TEXT SEGMENT:

Fellatio Mask! 11-27-2011 08:29 PM

i mean look it's not kid a but this was like 1981 or whatever

redbreegull 11-27-2011 08:57 PM

Isle you just have bad tastes dude. I love Radiohead, they are one of my favorite bands, but no, they just do not compare to Neil Young in terms of overall talent. You seem really stuck on this idea that old music can't be as good as new music... very adolescent. I can explain to you again that Radiohead builds their songs around the same few scales that Neil Young does, or that the Beatles do, or that Kurt Cobain, or Robert Smith, or Jeff Buckley, or Richard Thompson, or ANY rock musician does, but you seem convinced that new acts have somehow invented new musical scales and harmonies which make their music better.

redbreegull 11-27-2011 09:03 PM

You are looking at this from such a technical point of view (Neil Young is not as good because he uses certain scales, Nils Lofgren is not as good because he uses long guitar solos), so can you explain to me what exactly makes Robert Smith or Jack White or any of your guys more innovative or creative? Because they all they do the exact same thing. I mean in one post up there you are deriding the use of power chords, in another you are deriding the use of excessive lead guitar... but the people you picked make heavy use of plenty of other extremely passe techniques which are as old as dirt. Like I said, Robert Smith's songs are mostly based around four chord progressions in which each chord is played in the typical, bottom-of-the-neck open chord formation. And he throws in arpeggios to spice it up. Folk musicians have been doing this for decades before rock music even existed. You seem to be suffering from "I can't like the music my parents like" syndrome. Your reasoning behind your argument is totally arbitrary.

stripes 11-27-2011 10:14 PM

shut up you fucking faggot, jesus christ

??? 11-27-2011 10:43 PM

Quote:

Originally Posted by redbreegull (Post 3794672)
The guitar solo in Walking on a Wire is mind blowing. When he hits that one note over and over with the heavy vibrato I feel like my heart is going to explode.

aww :love:



Quote:

I am pretty surprised at how little you understand about playing guitar... I mean, haven't you been playing a long time? You made such a big deal about those demos... Pentatonic is one of the most basic, foundational scales. If using it is derivative, it is only derivative in the way that it accepts Western theory of how to put music together. Nearly all popular music from blues to country to rock to pop utilizes major and pentatonic scales prominently. What Jack White does is not bending the rules of music theory. He is using the pentatonic scale as the same vehicle that Robert Johnson used, and all other blues players since. Other than incorporating atonality, micro-tonality, and noise into music, there isn't much else one can innovate in terms of European musical theory. And all those things have been done a lot of times since the advent of rock music.

SUPPLIED RECORDS:
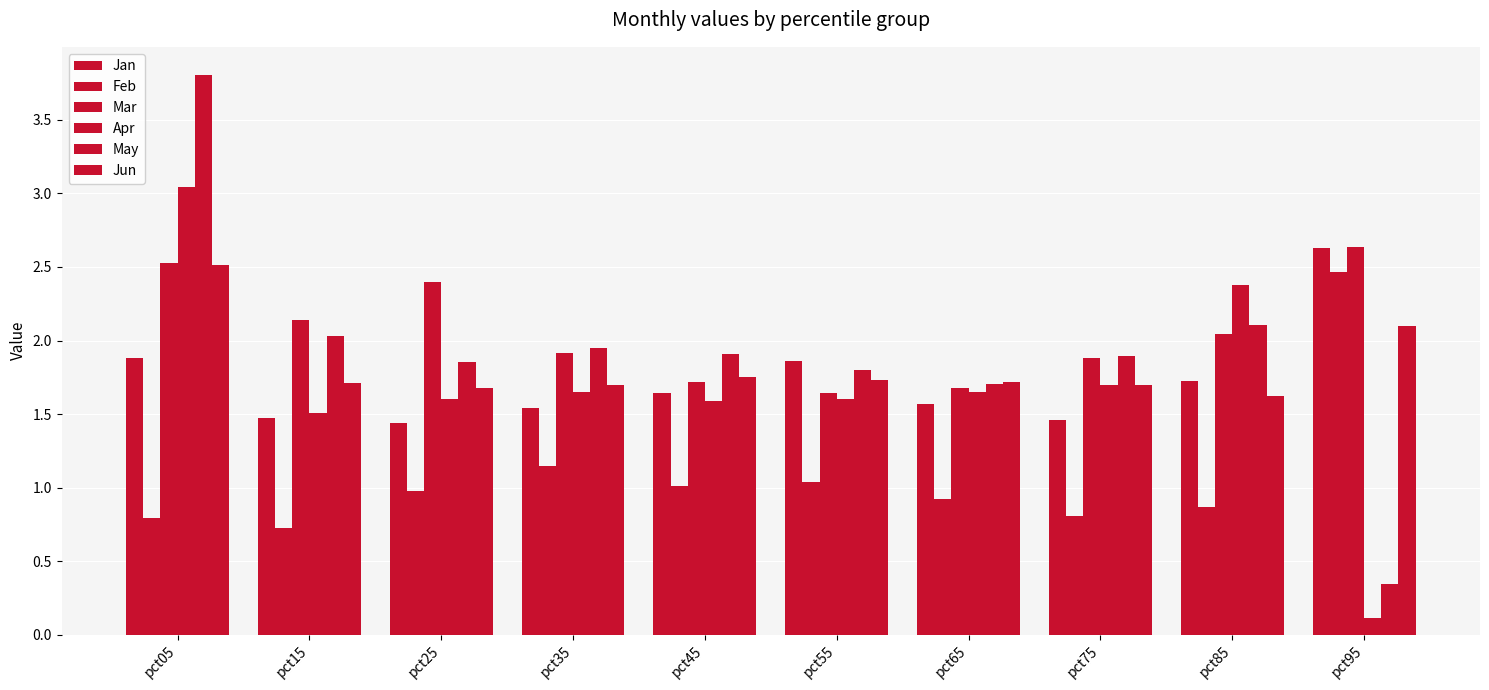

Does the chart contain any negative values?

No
==
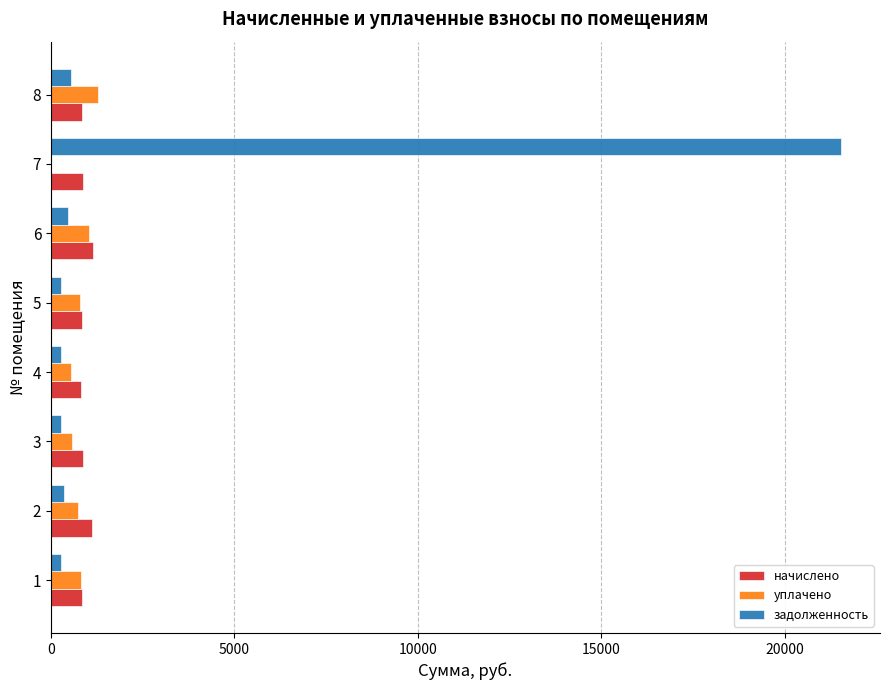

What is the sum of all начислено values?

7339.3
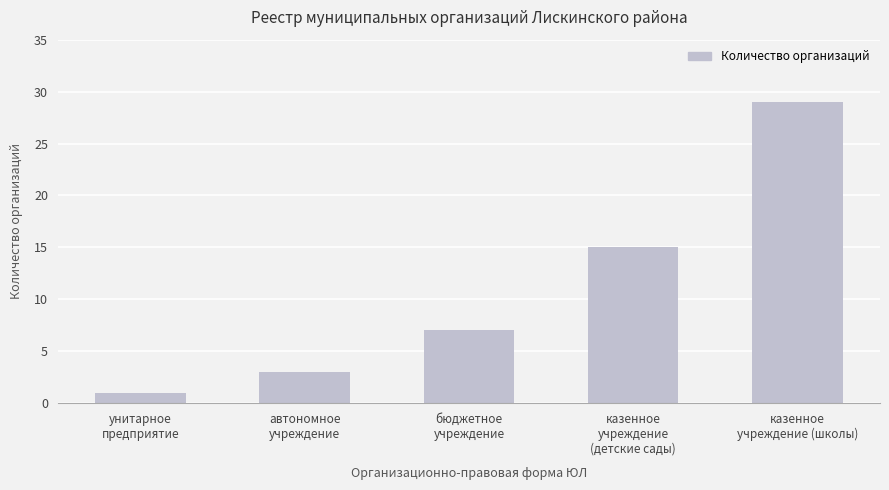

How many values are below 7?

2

EXERCISES:
A) Please write out the part of the forum thread that opens with the words containing "The guitar solo" and closes with "going to explode.".
B) Pull out each line of the records that holds the string "values", treating uppercase and lowercase as different.

PROBLEM SOLUTIONS:
A)
The guitar solo in Walking on a Wire is mind blowing. When he hits that one note over and over with the heavy vibrato I feel like my heart is going to explode.

B)
Does the chart contain any negative values?
What is the sum of all начислено values?
How many values are below 7?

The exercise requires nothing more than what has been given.